3) Preparedness, Health and Safety: For many Finns, first aid training is one of the best-known activities of the Finnish Red Cross. The American Red Cross offers an even wider selection of educational programs on preparedness, health, and safety. Naturally first aid, CPR and AED classes are offered, and also pet first aid courses are available! Additionally, the American Red Cross trains for example lifeguards and babysitters. Babysitter training is taken care of by the Mannerheim League for Child Welfare (MLL) instead of the Finnish Red Cross. However, the origins of the Finnish Red Cross and MLL are actually intertwined. As a curiosity, I need to mention that the minimum age for MLL babysitters is 16 years, whereas the American Red Cross targets 11-15-year-olds. Here the babysitter training includes topics such as leadership skills and styles, as well as CV and business card tips! The American Red Cross puts a lot of effort also in the emergency preparedness of homes, schools and workplaces. This topic deserves a separate post in the near future.
4) Service to the Armed Forces: The Red Cross movement originated around the need to help wounded warriors. The American Red Cross continues to support military members, veterans and their family members by offering them communications services, comfort, and training how to prepare for, and deal with the challenges of military service. For example, in case of death or serious illness of a family member, or birth of a military member’s child, the Red Cross will deliver the military member a notification no matter where he or she is deployed. Fortunately there is currently no need for most of these services at the Finnish Defense Forces, but the Finnish Red Cross cooperates with the army in many ways. For example, the conscripts are an active blood donor group.
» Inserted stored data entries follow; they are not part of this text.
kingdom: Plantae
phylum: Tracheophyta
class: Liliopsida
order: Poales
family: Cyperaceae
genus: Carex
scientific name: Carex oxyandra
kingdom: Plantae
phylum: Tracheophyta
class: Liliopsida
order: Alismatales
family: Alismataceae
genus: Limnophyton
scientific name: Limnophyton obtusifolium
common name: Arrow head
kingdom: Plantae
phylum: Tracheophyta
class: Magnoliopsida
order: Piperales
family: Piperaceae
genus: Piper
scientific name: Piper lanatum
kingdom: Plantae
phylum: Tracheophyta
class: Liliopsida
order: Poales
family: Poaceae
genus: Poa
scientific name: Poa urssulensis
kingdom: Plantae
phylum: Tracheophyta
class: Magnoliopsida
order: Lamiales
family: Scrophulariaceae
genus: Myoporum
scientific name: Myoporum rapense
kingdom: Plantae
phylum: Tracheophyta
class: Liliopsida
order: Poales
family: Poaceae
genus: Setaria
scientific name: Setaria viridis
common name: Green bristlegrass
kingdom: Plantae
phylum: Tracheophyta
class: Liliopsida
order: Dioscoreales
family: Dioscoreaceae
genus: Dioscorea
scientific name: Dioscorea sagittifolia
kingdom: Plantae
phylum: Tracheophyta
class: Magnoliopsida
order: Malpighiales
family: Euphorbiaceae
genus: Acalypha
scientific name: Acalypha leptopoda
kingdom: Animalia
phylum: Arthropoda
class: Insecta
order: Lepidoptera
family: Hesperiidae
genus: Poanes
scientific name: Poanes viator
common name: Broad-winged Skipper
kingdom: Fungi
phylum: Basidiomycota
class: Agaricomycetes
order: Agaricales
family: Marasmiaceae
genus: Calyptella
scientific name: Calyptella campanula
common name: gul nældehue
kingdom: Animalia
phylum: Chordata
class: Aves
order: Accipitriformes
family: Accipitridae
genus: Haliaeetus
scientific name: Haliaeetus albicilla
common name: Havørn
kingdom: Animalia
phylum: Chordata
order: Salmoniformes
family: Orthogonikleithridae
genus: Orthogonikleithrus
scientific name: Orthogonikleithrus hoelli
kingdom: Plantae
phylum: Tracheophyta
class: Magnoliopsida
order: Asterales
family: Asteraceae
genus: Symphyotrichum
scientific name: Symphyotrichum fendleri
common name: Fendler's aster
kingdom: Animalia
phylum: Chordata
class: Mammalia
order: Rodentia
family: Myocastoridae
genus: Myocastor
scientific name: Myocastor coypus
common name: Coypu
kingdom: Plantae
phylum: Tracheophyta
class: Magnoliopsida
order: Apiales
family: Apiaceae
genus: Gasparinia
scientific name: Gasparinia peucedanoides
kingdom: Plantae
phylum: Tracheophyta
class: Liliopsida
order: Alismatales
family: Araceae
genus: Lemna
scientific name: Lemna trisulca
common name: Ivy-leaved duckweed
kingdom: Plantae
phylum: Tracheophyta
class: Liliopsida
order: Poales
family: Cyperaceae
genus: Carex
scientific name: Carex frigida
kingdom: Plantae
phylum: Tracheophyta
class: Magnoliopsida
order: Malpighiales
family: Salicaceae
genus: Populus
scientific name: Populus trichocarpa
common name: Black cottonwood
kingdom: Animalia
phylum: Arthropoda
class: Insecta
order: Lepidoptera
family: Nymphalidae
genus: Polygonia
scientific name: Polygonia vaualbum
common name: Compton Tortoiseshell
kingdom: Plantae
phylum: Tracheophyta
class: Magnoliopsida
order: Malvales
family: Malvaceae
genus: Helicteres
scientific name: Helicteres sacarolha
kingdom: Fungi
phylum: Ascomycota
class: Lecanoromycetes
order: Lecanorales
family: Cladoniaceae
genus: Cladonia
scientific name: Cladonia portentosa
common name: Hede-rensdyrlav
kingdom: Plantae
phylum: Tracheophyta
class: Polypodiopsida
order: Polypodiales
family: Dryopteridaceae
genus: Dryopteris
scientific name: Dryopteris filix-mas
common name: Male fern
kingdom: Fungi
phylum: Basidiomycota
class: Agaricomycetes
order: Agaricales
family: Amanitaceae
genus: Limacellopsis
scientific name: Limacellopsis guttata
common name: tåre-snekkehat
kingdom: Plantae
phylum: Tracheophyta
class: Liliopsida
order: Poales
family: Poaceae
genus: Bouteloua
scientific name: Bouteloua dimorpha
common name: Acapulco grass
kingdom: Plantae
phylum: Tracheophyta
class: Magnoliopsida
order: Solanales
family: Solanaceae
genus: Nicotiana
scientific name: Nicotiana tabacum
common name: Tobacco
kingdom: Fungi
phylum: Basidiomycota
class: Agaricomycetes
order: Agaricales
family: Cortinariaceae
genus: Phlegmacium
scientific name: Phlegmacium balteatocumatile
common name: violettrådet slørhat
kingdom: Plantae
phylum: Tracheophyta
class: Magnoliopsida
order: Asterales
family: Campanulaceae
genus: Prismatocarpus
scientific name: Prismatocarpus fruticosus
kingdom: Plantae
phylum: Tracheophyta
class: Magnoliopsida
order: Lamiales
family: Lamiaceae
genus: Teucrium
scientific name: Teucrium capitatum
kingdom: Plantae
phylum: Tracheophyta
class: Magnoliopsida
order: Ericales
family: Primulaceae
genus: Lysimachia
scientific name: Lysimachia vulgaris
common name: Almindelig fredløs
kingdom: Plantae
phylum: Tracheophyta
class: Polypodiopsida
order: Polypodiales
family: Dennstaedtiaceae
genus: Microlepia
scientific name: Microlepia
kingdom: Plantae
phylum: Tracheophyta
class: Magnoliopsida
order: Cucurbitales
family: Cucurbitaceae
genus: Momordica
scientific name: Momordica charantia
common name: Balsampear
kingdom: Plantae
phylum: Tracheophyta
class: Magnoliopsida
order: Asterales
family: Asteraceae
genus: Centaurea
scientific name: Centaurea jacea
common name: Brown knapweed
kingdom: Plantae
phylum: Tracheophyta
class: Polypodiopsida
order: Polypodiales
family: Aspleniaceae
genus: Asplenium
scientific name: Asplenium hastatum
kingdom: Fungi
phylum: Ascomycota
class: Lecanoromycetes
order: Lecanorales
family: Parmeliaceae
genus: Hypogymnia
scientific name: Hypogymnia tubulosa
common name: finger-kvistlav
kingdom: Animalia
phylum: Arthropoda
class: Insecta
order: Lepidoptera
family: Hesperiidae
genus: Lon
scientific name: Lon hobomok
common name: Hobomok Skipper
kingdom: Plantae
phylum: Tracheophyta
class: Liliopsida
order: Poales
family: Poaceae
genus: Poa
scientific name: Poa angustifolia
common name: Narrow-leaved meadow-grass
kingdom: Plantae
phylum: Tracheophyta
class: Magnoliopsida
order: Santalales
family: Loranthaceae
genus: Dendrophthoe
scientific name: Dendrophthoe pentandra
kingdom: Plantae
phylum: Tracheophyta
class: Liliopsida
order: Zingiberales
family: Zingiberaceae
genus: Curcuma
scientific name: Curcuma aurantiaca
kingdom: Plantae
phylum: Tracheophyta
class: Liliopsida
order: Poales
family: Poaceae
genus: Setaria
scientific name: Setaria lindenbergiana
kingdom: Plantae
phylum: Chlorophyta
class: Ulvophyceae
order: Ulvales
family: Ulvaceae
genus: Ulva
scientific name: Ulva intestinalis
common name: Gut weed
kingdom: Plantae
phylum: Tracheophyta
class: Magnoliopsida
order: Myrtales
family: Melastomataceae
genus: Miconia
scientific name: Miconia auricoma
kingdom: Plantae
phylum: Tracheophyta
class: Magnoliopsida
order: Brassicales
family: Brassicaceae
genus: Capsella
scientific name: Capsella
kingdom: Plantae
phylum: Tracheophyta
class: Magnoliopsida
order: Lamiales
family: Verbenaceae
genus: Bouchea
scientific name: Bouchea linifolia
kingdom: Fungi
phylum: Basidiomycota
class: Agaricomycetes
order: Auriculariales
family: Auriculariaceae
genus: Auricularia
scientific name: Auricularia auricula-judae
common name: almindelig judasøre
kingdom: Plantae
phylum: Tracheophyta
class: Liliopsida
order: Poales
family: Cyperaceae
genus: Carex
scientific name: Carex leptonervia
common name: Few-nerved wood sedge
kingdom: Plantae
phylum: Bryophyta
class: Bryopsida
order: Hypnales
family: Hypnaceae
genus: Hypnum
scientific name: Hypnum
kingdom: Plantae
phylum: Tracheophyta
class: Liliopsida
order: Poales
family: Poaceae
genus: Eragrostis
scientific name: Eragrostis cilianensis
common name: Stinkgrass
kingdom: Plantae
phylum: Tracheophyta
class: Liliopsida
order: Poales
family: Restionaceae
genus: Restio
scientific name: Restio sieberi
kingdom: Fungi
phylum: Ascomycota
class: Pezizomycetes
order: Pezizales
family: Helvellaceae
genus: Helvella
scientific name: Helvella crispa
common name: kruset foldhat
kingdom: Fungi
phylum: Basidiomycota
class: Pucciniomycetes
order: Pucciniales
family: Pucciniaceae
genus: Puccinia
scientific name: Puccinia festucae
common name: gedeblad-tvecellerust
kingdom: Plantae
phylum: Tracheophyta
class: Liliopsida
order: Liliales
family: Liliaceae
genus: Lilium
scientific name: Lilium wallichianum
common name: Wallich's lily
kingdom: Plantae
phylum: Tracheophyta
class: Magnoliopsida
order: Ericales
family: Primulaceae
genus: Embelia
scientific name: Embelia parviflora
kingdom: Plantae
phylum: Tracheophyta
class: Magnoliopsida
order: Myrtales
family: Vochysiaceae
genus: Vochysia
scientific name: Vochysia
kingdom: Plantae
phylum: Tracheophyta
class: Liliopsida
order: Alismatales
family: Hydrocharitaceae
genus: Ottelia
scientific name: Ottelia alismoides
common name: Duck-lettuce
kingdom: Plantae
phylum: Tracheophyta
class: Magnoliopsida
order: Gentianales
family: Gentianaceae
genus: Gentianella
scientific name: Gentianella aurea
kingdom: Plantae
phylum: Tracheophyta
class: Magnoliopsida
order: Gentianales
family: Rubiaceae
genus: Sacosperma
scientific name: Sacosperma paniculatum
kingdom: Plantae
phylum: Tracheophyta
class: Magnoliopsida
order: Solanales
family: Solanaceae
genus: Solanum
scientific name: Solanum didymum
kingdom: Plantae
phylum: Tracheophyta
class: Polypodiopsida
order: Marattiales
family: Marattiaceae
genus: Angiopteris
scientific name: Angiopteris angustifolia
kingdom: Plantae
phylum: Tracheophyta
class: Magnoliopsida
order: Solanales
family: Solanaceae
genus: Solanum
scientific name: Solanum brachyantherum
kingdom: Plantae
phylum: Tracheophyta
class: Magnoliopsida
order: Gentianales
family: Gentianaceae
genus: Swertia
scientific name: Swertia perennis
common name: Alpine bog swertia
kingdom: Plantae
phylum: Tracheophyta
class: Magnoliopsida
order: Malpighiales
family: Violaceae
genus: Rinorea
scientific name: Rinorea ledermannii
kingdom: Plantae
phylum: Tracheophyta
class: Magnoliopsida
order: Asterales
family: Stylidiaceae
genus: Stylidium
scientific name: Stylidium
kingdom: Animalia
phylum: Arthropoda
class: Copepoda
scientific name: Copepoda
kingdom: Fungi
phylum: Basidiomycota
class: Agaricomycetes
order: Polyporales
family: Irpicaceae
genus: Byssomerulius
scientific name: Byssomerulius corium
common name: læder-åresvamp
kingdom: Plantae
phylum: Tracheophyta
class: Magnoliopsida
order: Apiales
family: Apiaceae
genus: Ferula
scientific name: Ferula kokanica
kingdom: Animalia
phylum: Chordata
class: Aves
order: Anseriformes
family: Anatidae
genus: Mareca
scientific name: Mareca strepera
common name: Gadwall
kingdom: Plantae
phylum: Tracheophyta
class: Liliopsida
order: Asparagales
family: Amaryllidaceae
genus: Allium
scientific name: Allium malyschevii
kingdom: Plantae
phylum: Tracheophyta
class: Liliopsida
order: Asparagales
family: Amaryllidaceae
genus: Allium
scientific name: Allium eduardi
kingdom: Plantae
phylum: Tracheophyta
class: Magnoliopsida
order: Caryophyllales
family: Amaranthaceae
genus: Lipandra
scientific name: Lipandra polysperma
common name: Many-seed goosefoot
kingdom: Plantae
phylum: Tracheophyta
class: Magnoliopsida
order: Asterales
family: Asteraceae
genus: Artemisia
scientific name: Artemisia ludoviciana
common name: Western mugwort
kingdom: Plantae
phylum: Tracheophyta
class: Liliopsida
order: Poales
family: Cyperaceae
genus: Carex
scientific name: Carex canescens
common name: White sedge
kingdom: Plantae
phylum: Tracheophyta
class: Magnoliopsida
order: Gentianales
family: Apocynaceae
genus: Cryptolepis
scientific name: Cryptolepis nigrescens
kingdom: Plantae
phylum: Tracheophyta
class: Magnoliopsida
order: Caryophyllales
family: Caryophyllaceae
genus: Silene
5) International Services: The American Red Cross works with the global Red Cross and Red Crescent network to respond to disasters, and build safer communities globally. It deploys disaster experts to the field when necessary, mobilizes relief supplies, ranging from blankets to hygiene supplies, contributes financially to support the local purchase and delivery of relief supplies, and reconnects family members that have got separated by war or disaster. Educating the American public on international humanitarian law is also an integral part of the activities. The international relief and development programs of the Finnish Red Cross resemble a lot those of the American Red Cross.
The operations of the Finnish Red Cross cover also a few areas in which the American Red Cross is not involved. One of these areas close to my heart are the so-called volunteer friend visitors. The Finnish Red Cross acts as an intermediary between volunteers who want devote their time in visiting people who might otherwise feel lonely and those looking for additional human contact and support. The volunteers spend time with elderly people, youth, disabled persons, recovering mental health patients, immigrants, and inmates. Also my voluntary work at the Helsinki Mother and Child Home was a part of this program. Another additional major effort by the Finnish Red Cross is coordinating the Voluntary Rescue Service which is in a critical role in supporting authorities in search-and-rescue operations.